Dans un carrefour, une fille superbe s'arrête, confuse,
aux côtés de son père, grand paysan barbu coiffé d'une
chapka de fourrure et qui, sous son nez aquilin, serre entre
ses dents une longue pipe à petit fourneau. Le visage de la
jeune femme, bien que durci et même déjà froissé par la
vie, garde encore une pudeur et une rougeur d'enfance.

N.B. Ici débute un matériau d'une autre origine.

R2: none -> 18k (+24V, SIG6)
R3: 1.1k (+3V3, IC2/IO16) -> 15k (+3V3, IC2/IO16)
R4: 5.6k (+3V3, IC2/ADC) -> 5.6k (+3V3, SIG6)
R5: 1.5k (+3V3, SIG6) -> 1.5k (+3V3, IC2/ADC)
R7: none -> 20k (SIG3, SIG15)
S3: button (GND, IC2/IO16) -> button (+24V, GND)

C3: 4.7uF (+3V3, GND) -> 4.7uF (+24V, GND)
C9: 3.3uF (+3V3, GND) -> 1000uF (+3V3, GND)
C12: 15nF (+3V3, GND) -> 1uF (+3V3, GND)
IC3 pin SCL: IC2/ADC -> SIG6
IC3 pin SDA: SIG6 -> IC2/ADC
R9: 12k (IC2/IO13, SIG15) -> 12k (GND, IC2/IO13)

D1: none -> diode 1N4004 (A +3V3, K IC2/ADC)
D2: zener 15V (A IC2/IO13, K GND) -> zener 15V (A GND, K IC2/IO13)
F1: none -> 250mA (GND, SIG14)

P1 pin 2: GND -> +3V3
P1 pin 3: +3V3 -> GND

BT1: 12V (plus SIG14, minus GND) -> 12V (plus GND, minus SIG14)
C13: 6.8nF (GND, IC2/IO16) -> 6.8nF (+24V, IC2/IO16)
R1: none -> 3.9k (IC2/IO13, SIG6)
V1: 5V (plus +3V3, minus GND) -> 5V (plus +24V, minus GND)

(...) Avec sa natte lourde glissant sur sa poitrine de son
chapeau de paille, avec, pour toute coquetterie,
l'éclat rouge d'un ruban en papillotte au bout de cette
natte, contre sa vareuse bleue.
Au cours d'un séjour qui n'est pas d'agrément mais de travail, plongé dans la vie chinoise,
ballotté par ses rythmes, Alain Walter attrape les scènes, les êtres et les objets du coin de l'oeil, au
vol, dans leur mouvement à travers l'espace et l'histoire. Ce sont les années 90, l'Empire du Milieu
«s'ouvre» au monde.
S'attachant à telle ou telle chose vue, il en restitue, dans une langue sobre et tendue,
l'écho profond dans son émotion, dans sa pensée, l'inscription dans la réalité chinoise : la soie, les
rizières, les briques, mais aussi les cyclistes majestueux, les gymnastes taoïstes, les jeunes filles insolentes,
les disputes entre musiciens ou spectateurs à l'opéra, les paysans qui jardinent l'horizon, un
graveur de sceaux, une jeune femme au chapeau de paille, la foule vorace, indifférente. Avec, à
chaque pas, la rencontre d'un passé lointain ou récent, prestigieux ou dramatique.
Tout cela se trouve rendu avec gravité et beaucoup d'humour âpre ou tendre. Ainsi ce regard
violent et sensuel s'empare de la Chine et la pense concrètement dans son irréductible poésie.